Heterogeneous expression of human antibody lambda chains by concanavalin A-resistant hybridomas lead to changed antigen binding.

Abstract Human HB4C5 hybridoma cells produce a lung cancer-specific human monoclonal antibody that possesses a lambda light chain on which a N-linked carbohydrate chain is attached at the first complementary determining region. Up to six light chains of various sizes are secreted by the original and concanavalin A (ConA)-resistant HB4C5 clones. Two of these six light chains are derived directly from the HB4C5 original and are 30 and 32 kDa in size. The structural difference between these two light chains has been shown to be a N-linked carbohydrate located at a single site.

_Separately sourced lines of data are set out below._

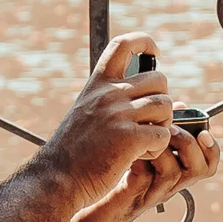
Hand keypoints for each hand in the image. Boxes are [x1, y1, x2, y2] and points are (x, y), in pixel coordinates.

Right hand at [41, 31, 176, 209]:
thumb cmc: (74, 152)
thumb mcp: (85, 112)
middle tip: (151, 121)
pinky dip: (158, 147)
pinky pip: (163, 135)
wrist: (56, 179)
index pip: (123, 44)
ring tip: (146, 140)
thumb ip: (110, 99)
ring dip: (164, 125)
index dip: (145, 42)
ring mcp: (118, 115)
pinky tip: (140, 156)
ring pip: (166, 106)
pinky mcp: (128, 139)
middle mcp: (108, 94)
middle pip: (159, 80)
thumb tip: (150, 94)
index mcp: (97, 84)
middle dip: (162, 101)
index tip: (156, 53)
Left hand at [66, 111, 220, 221]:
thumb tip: (177, 101)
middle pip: (202, 168)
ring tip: (153, 133)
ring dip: (168, 148)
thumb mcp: (137, 139)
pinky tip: (133, 143)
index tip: (204, 130)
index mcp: (175, 167)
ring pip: (178, 173)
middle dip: (192, 144)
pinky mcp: (135, 192)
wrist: (84, 193)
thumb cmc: (109, 163)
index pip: (207, 161)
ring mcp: (153, 189)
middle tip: (173, 127)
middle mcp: (169, 181)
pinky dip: (146, 156)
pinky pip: (150, 176)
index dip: (212, 147)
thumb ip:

The other four variants, which are derived from ConA-resistant variants, have light chain sizes ranging from about 26 to 29 kDa. No changes in the secretory forms were observed when glycosylation was inhibited by the addition of tunicamycin, indicating that the heterogeneous light chain forms produced by these ConA-resistant variants resulted from the size differences of core polypeptides and not from N-glycosylation. Sequence analysis from one of the variant light chains revealed that its V lambda gene segment differs markedly from identified human V lambda gene segments (at most, 60% homology with known human V lambda subgroups) and, furthermore, the variant light chain shares 80% homology with the rabbit V lambda gene. In addition, the antigen binding ability of these variant antibodies changed significantly in both specificity and affinity. These results suggest that heterogeneous light chains expression by ConA-resistant variants may provide a new way for developing an antigen-specific human monoclonal antibody repertoire.